Вот я и живу у них, работа — „не бей лежачего“.
Да только симпатичная на меня внимания не обращает, впрочем, и та, что пострашнее — тоже.
Я только по ночам слышу, как они за переборкой любятся.
Думал, что они как-нибудь дверь отворят. Нет, не отворили.
Правда, как дизель я починил, они мне спасибо сказали и даже билет домой купили.
Ну и ладно, думаю, встречи были без любви, разлука будет без печали.
И поехал на Родину.
У нас-то инженеру все двери открыты.
Это всё потому, что никто ничего делать не умеет».
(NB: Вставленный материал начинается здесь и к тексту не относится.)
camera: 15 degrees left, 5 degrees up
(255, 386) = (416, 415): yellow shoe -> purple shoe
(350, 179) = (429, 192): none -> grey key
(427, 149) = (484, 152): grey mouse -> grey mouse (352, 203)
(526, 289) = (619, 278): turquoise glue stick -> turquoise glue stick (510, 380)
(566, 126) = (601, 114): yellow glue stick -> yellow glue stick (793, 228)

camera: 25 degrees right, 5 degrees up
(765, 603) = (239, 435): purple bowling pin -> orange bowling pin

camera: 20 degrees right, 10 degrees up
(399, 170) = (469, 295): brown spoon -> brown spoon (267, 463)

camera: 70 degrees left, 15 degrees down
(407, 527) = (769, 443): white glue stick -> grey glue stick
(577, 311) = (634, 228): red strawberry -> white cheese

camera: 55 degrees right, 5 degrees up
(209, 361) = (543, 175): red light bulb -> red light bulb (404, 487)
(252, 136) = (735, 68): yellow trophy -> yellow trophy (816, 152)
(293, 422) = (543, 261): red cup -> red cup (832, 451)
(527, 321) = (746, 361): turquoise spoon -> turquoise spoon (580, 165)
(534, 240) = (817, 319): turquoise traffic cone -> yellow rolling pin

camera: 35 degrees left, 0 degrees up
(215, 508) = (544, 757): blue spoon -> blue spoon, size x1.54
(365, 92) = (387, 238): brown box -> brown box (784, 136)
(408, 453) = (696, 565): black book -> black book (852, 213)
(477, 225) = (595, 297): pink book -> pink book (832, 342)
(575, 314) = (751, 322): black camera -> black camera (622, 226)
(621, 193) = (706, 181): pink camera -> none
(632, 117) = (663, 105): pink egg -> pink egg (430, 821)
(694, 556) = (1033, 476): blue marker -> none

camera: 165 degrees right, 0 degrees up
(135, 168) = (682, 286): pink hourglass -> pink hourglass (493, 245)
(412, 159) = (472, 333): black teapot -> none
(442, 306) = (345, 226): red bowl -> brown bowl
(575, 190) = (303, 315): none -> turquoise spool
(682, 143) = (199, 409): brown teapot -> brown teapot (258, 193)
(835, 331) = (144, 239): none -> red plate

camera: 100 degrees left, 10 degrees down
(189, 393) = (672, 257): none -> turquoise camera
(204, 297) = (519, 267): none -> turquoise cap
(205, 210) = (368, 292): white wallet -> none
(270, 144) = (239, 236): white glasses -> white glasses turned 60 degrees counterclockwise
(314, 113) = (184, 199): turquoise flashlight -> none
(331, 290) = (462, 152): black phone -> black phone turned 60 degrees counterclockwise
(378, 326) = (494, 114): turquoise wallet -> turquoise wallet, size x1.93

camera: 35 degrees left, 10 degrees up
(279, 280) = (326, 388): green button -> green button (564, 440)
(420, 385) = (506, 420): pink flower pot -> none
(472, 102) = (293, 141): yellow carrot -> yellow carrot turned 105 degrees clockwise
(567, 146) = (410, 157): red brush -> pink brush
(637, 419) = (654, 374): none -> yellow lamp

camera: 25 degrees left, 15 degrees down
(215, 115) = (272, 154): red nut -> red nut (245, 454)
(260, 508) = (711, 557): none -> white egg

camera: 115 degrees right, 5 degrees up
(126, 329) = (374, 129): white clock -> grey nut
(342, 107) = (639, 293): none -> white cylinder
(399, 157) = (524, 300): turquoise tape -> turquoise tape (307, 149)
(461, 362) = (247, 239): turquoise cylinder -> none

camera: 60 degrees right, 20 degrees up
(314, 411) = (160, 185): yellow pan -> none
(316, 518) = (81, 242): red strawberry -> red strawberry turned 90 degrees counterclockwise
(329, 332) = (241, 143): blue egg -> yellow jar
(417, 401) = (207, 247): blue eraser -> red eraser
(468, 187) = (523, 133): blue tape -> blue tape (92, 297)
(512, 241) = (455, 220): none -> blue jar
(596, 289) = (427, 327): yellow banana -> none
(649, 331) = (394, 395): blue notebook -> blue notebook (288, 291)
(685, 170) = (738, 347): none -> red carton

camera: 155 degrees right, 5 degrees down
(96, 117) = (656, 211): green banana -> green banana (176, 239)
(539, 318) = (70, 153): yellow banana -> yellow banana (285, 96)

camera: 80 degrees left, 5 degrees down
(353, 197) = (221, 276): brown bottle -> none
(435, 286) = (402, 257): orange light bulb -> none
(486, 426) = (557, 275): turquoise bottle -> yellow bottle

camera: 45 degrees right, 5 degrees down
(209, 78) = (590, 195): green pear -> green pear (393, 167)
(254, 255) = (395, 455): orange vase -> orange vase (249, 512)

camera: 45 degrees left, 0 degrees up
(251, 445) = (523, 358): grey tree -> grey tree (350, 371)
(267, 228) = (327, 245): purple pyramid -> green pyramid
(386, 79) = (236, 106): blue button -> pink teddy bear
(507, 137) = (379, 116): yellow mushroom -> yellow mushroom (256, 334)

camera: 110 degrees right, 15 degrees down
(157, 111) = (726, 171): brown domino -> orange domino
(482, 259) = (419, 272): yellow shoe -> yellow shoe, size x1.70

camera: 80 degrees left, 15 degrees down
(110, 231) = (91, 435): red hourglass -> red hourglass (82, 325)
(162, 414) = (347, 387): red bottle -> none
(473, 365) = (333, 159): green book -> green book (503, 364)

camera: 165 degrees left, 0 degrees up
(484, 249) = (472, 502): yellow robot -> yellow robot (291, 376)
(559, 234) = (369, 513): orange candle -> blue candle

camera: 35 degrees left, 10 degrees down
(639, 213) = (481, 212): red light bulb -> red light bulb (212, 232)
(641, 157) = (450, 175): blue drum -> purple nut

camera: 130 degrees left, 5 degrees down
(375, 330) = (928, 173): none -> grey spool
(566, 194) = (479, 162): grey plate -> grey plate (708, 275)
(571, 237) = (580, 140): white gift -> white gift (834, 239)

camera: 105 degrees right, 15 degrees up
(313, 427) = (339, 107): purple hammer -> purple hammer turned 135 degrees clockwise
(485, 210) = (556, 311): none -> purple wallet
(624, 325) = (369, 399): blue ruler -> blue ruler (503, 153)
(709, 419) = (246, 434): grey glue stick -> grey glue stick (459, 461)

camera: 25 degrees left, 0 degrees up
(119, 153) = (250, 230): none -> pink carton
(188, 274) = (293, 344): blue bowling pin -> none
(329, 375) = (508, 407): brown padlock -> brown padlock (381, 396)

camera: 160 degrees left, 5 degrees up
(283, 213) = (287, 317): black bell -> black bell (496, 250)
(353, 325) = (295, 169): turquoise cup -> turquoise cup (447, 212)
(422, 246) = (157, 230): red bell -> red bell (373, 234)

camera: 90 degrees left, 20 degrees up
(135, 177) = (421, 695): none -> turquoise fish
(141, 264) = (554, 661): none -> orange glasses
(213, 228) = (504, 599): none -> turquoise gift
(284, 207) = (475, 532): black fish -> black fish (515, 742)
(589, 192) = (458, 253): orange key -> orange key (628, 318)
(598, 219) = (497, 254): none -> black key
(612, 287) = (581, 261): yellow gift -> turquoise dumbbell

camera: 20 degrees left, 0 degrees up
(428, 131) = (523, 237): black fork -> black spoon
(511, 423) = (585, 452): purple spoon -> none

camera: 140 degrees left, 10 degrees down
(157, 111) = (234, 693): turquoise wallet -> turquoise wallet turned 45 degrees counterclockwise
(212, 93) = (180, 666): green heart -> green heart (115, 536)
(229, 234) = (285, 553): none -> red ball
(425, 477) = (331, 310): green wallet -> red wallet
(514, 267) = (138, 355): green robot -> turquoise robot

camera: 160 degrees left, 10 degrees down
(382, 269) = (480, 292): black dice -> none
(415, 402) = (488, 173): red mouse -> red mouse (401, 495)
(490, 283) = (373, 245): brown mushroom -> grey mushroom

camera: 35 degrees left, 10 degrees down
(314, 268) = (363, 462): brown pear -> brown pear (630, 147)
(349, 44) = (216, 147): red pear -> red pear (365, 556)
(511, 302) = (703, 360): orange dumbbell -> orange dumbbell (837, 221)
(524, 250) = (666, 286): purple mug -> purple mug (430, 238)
А ещё он говорит: «Была она девушка видная, красивая — спортсменка, комсомолка. И послали её в Берлин со всяко-разной культурной делегацией. И отчего-то вступило ей в голову посетить могилу Бертольта Брехта. Ну, бывает — он тогда был популярен очень. Да и то, отчего бы не посетить какую-нибудь могилу? Очень даже посетить. Могилы очень красивые бывают.
Ну так вот, выходит она из гостиницы и садится в трамвай. Отчего-то эта комсомолка решила, что всякий берлинский житель знает, где оная могила обретается. Да и то верно — к примеру, редкий москвич не знал, где могила Высоцкого. Как поймает его провинциальный житель, как спросит, где Высоцкий лежит, так тот сразу и отрапортует: на Ваганьковском кладбище, прямо у входа. Ну, и тут схожие ожидания, хотя дело много раньше было.
И вот эта комсомолка выбрала бюргера посимпатичнее и подсела к нему. Тот сразу насторожился, но виду не подал. А она и говорит, мобилизуя свой немецкий язык: Ich suche nach einer… ээ… Platz… wo… И тут забыла ключевое слово friedhof, то есть — кладбище. Ну, и как все мы, начала его объяснять, через имеющиеся слова:
Ich schuldigung, говорит, bitte Ich suche einem Platz, wo gefallen… toten schlaffen!